INFORMATION Start Marker

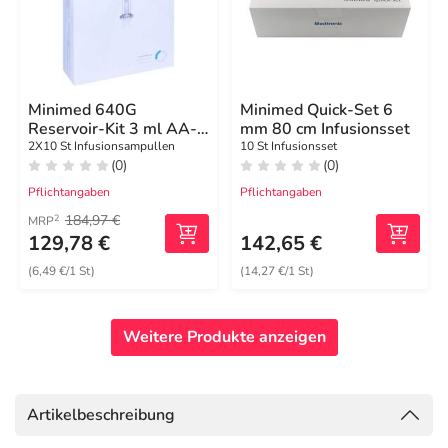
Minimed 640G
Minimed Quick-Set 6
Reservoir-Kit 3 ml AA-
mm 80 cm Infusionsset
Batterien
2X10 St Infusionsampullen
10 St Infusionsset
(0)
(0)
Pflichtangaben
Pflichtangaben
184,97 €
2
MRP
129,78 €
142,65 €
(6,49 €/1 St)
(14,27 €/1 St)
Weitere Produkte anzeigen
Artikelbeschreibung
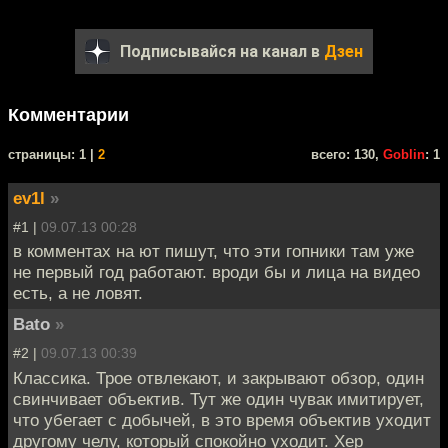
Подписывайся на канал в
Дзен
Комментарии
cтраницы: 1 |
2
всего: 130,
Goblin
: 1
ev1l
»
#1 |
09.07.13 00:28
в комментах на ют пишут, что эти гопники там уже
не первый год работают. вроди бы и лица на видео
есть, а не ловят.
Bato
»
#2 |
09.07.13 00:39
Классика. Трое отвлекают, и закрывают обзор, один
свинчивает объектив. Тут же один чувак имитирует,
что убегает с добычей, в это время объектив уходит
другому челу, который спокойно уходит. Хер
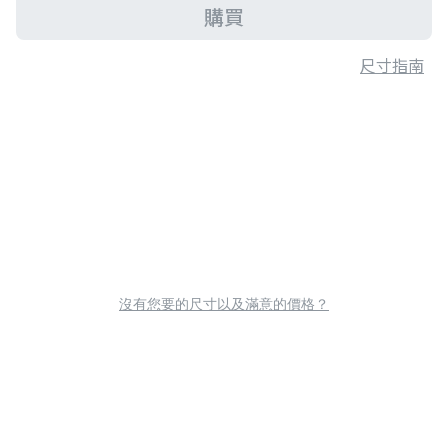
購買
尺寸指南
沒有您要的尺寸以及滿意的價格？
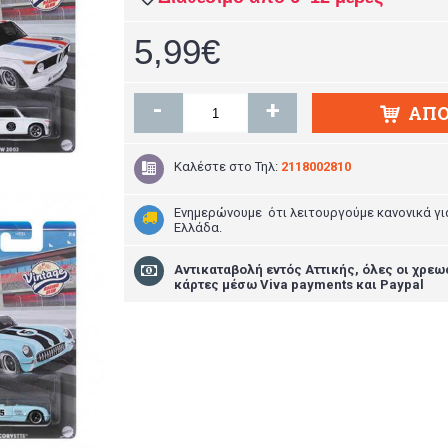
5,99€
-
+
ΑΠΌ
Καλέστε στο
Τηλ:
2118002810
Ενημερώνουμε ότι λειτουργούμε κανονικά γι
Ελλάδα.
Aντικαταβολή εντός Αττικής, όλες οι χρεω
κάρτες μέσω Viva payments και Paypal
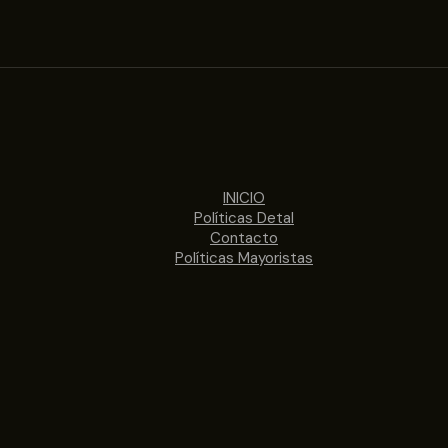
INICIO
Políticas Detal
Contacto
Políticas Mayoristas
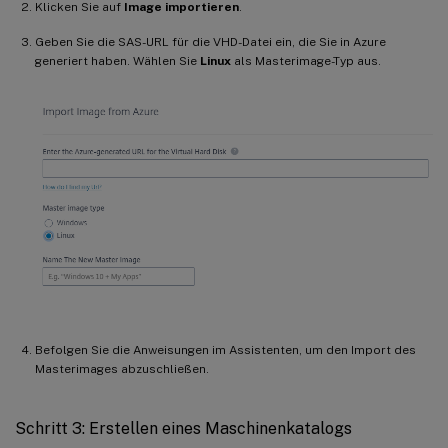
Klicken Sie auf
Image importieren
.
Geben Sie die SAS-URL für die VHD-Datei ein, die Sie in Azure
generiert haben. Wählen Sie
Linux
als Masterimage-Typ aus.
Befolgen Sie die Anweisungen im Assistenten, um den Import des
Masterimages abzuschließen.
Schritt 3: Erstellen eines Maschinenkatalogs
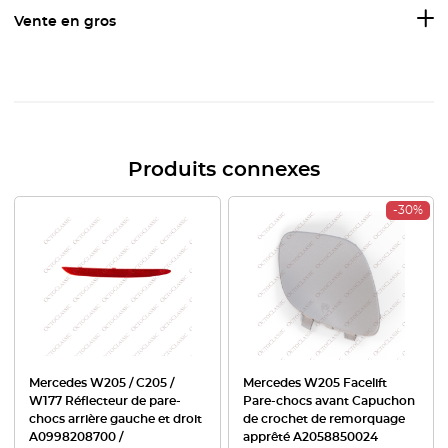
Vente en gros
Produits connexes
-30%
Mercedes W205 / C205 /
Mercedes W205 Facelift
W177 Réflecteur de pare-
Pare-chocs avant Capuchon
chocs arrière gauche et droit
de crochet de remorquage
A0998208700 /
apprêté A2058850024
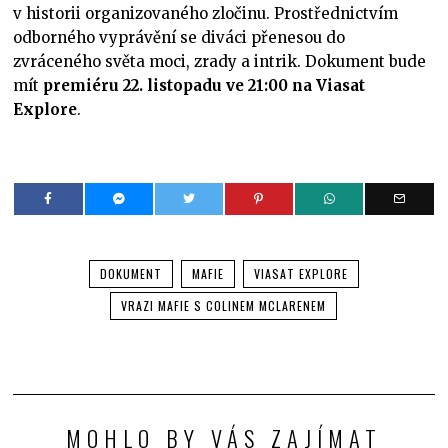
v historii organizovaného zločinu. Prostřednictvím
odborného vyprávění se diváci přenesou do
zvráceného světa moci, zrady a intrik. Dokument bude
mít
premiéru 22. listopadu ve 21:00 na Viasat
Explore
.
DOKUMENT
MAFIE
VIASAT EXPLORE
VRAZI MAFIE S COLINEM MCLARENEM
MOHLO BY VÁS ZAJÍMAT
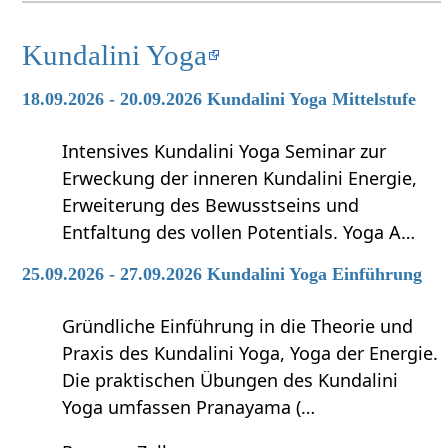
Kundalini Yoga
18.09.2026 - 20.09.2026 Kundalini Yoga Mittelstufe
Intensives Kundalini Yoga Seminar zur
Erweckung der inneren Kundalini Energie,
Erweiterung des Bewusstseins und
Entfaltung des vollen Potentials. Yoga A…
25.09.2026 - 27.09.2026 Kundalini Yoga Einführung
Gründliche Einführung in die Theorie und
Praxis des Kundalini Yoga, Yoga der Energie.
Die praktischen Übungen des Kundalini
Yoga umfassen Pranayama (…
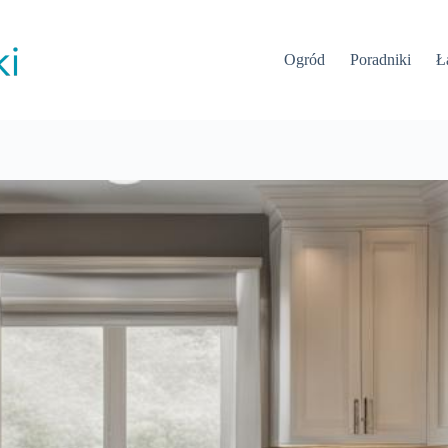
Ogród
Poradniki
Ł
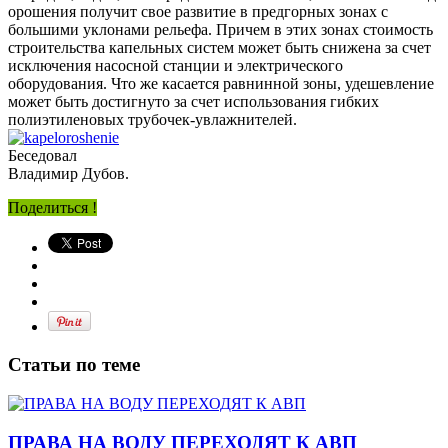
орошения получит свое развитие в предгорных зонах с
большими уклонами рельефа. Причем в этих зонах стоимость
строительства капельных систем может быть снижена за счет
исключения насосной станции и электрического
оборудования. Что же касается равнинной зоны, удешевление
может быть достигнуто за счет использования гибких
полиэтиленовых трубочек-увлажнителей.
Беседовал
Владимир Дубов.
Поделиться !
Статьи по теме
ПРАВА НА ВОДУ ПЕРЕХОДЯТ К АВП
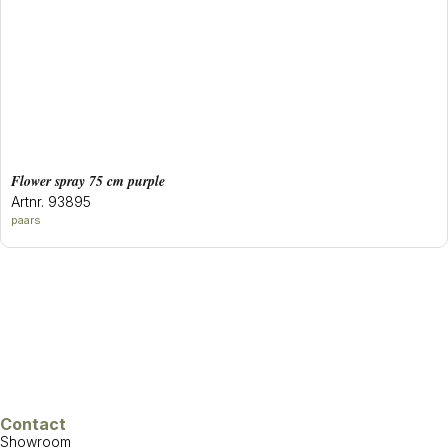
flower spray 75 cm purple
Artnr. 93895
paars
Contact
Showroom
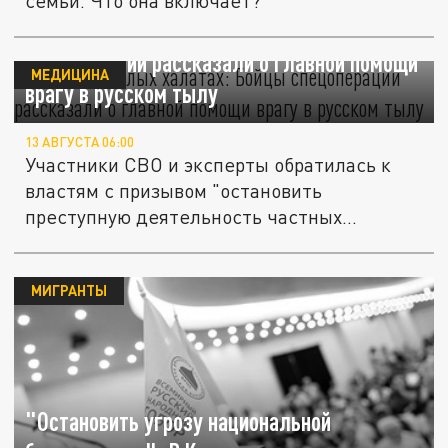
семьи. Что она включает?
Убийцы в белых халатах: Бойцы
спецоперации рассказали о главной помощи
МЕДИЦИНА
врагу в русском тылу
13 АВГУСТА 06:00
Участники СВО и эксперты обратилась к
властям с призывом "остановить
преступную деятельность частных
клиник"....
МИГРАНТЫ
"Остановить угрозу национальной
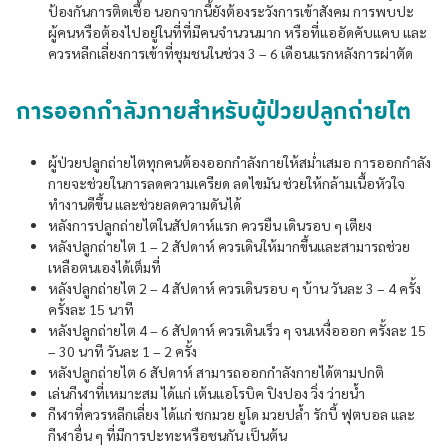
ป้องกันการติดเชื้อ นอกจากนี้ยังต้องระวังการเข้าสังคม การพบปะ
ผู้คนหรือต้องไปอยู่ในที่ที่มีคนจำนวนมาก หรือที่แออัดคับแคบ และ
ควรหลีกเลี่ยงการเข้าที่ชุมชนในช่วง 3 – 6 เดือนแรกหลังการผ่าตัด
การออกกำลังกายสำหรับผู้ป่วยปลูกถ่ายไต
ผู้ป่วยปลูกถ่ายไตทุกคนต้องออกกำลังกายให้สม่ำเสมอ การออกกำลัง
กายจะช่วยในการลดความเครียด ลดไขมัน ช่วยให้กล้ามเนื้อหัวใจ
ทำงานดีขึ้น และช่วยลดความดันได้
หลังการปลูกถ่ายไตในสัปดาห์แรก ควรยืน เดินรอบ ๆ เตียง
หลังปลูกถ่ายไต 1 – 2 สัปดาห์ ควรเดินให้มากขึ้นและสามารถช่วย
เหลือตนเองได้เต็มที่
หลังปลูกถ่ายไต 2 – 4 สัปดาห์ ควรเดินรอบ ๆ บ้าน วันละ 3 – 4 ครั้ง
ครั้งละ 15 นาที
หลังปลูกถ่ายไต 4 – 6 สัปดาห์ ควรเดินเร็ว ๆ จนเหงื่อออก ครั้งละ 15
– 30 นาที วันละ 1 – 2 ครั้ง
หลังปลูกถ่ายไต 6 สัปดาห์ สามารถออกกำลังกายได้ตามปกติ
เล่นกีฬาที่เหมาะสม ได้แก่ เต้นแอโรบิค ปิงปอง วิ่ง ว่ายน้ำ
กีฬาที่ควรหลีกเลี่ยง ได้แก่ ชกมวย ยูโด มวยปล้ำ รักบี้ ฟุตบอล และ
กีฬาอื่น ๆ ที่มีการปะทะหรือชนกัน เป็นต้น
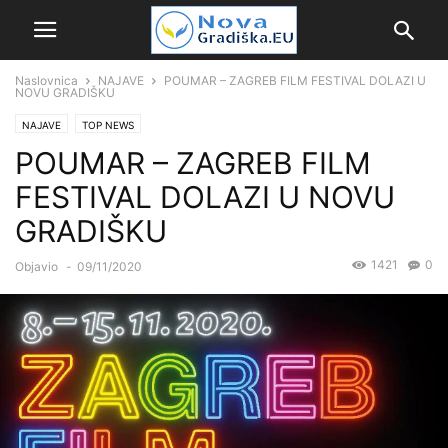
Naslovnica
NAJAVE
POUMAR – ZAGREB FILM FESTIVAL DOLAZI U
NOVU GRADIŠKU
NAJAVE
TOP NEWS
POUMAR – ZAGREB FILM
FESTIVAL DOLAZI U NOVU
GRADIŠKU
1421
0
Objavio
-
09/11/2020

INFORMATION End Marker

◆ **WHAT THE TASK ASKS**
Please recast every line of text in the records above as a JSON list of strings, one string per line and with blank lines left out. Leave the pictures out of the answer.

◆ **EXERCISE SOLUTION**
[
  "Minimed 640G",
  "Minimed Quick-Set 6",
  "Reservoir-Kit 3 ml AA-",
  "mm 80 cm Infusionsset",
  "Batterien",
  "2X10 St Infusionsampullen",
  "10 St Infusionsset",
  "(0)",
  "(0)",
  "Pflichtangaben",
  "Pflichtangaben",
  "184,97 €",
  "2",
  "MRP",
  "129,78 €",
  "142,65 €",
  "(6,49 €/1 St)",
  "(14,27 €/1 St)",
  "Weitere Produkte anzeigen",
  "Artikelbeschreibung",
  "Подписывайся на канал в",
  "Дзен",
  "Комментарии",
  "cтраницы: 1 |",
  "2",
  "всего: 130,",
  "Goblin",
  ": 1",
  "ev1l",
  "»",
  "#1 |",
  "09.07.13 00:28",
  "в комментах на ют пишут, что эти гопники там уже",
  "не первый год работают. вроди бы и лица на видео",
  "есть, а не ловят.",
  "Bato",
  "»",
  "#2 |",
  "09.07.13 00:39",
  "Классика. Трое отвлекают, и закрывают обзор, один",
  "свинчивает объектив. Тут же один чувак имитирует,",
  "что убегает с добычей, в это время объектив уходит",
  "другому челу, который спокойно уходит. Хер",
  "購買",
  "尺寸指南",
  "沒有您要的尺寸以及滿意的價格？",
  "5,99€",
  "-",
  "+",
  "ΑΠΌ",
  "Καλέστε στο",
  "Τηλ:",
  "2118002810",
  "Ενημερώνουμε ότι λειτουργούμε κανονικά γι",
  "Ελλάδα.",
  "Aντικαταβολή εντός Αττικής, όλες οι χρεω",
  "κάρτες μέσω Viva payments και Paypal",
  "INICIO",
  "Políticas Detal",
  "Contacto",
  "Políticas Mayoristas",
  "Klicken Sie auf",
  "Image importieren",
  ".",
  "Geben Sie die SAS-URL für die VHD-Datei ein, die Sie in Azure",
  "generiert haben. Wählen Sie",
  "Linux",
  "als Masterimage-Typ aus.",
  "Befolgen Sie die Anweisungen im Assistenten, um den Import des",
  "Masterimages abzuschließen.",
  "Schritt 3: Erstellen eines Maschinenkatalogs",
  "Vente en gros",
  "Produits connexes",
  "-30%",
  "Mercedes W205 / C205 /",
  "Mercedes W205 Facelift",
  "W177 Réflecteur de pare-",
  "Pare-chocs avant Capuchon",
  "chocs arrière gauche et droit",
  "de crochet de remorquage",
  "A0998208700 /",
  "apprêté A2058850024",
  "v historii organizovaného zločinu. Prostřednictvím",
  "odborného vyprávění se diváci přenesou do",
  "zvráceného světa moci, zrady a intrik. Dokument bude",
  "mít",
  "premiéru 22. listopadu ve 21:00 na Viasat",
  "Explore",
  ".",
  "DOKUMENT",
  "MAFIE",
  "VIASAT EXPLORE",
  "VRAZI MAFIE S COLINEM MCLARENEM",
  "MOHLO BY VÁS ZAJÍMAT",
  "Kundalini Yoga",
  "18.09.2026 - 20.09.2026 Kundalini Yoga Mittelstufe",
  "Intensives Kundalini Yoga Seminar zur",
  "Erweckung der inneren Kundalini Energie,",
  "Erweiterung des Bewusstseins und",
  "Entfaltung des vollen Potentials. Yoga A…",
  "25.09.2026 - 27.09.2026 Kundalini Yoga Einführung",
  "Gründliche Einführung in die Theorie und",
  "Praxis des Kundalini Yoga, Yoga der Energie.",
  "Die praktischen Übungen des Kundalini",
  "Yoga umfassen Pranayama (…",
  "Ogród",
  "Poradniki",
  "Ł",
  "орошения получит свое развитие в предгорных зонах с",
  "большими уклонами рельефа. Причем в этих зонах стоимость",
  "строительства капельных систем может быть снижена за счет",
  "исключения насосной станции и электрического",
  "оборудования. Что же касается равнинной зоны, удешевление",
  "может быть достигнуто за счет использования гибких",
  "полиэтиленовых трубочек-увлажнителей.",
  "Беседовал",
  "Владимир Дубов.",
  "Поделиться !",
  "Статьи по теме",
  "ПРАВА НА ВОДУ ПЕРЕХОДЯТ К АВП",
  "flower spray 75 cm purple",
  "Artnr. 93895",
  "paars",
  "Contact",
  "Showroom",
  "семьи. Что она включает?",
  "Убийцы в белых халатах: Бойцы",
  "спецоперации рассказали о главной помощи",
  "МЕДИЦИНА",
  "врагу в русском тылу",
  "13 АВГУСТА 06:00",
  "Участники СВО и эксперты обратилась к",
  "властям с призывом \"остановить",
  "преступную деятельность частных",
  "клиник\"....",
  "МИГРАНТЫ",
  "\"Остановить угрозу национальной",
  "ป้องกันการติดเชื้อ นอกจากนี้ยังต้องระวังการเข้าสังคม การพบปะ",
  "ผู้คนหรือต้องไปอยู่ในที่ที่มีคนจำนวนมาก หรือที่แออัดคับแคบ และ",
  "ควรหลีกเลี่ยงการเข้าที่ชุมชนในช่วง 3 – 6 เดือนแรกหลังการผ่าตัด",
  "การออกกำลังกายสำหรับผู้ป่วยปลูกถ่ายไต",
  "ผู้ป่วยปลูกถ่ายไตทุกคนต้องออกกำลังกายให้สม่ำเสมอ การออกกำลัง",
  "กายจะช่วยในการลดความเครียด ลดไขมัน ช่วยให้กล้ามเนื้อหัวใจ",
  "ทำงานดีขึ้น และช่วยลดความดันได้",
  "หลังการปลูกถ่ายไตในสัปดาห์แรก ควรยืน เดินรอบ ๆ เตียง",
  "หลังปลูกถ่ายไต 1 – 2 สัปดาห์ ควรเดินให้มากขึ้นและสามารถช่วย",
  "เหลือตนเองได้เต็มที่",
  "หลังปลูกถ่ายไต 2 – 4 สัปดาห์ ควรเดินรอบ ๆ บ้าน วันละ 3 – 4 ครั้ง",
  "ครั้งละ 15 นาที",
  "หลังปลูกถ่ายไต 4 – 6 สัปดาห์ ควรเดินเร็ว ๆ จนเหงื่อออก ครั้งละ 15",
  "– 30 นาที วันละ 1 – 2 ครั้ง",
  "หลังปลูกถ่ายไต 6 สัปดาห์ สามารถออกกำลังกายได้ตามปกติ",
  "เล่นกีฬาที่เหมาะสม ได้แก่ เต้นแอโรบิค ปิงปอง วิ่ง ว่ายน้ำ",
  "กีฬาที่ควรหลีกเลี่ยง ได้แก่ ชกมวย ยูโด มวยปล้ำ รักบี้ ฟุตบอล และ",
  "กีฬาอื่น ๆ ที่มีการปะทะหรือชนกัน เป็นต้น",
  "Naslovnica",
  "NAJAVE",
  "POUMAR – ZAGREB FILM FESTIVAL DOLAZI U",
  "NOVU GRADIŠKU",
  "NAJAVE",
  "TOP NEWS",
  "POUMAR – ZAGREB FILM",
  "FESTIVAL DOLAZI U NOVU",
  "GRADIŠKU",
  "1421",
  "0",
  "Objavio",
  "-",
  "09/11/2020"
]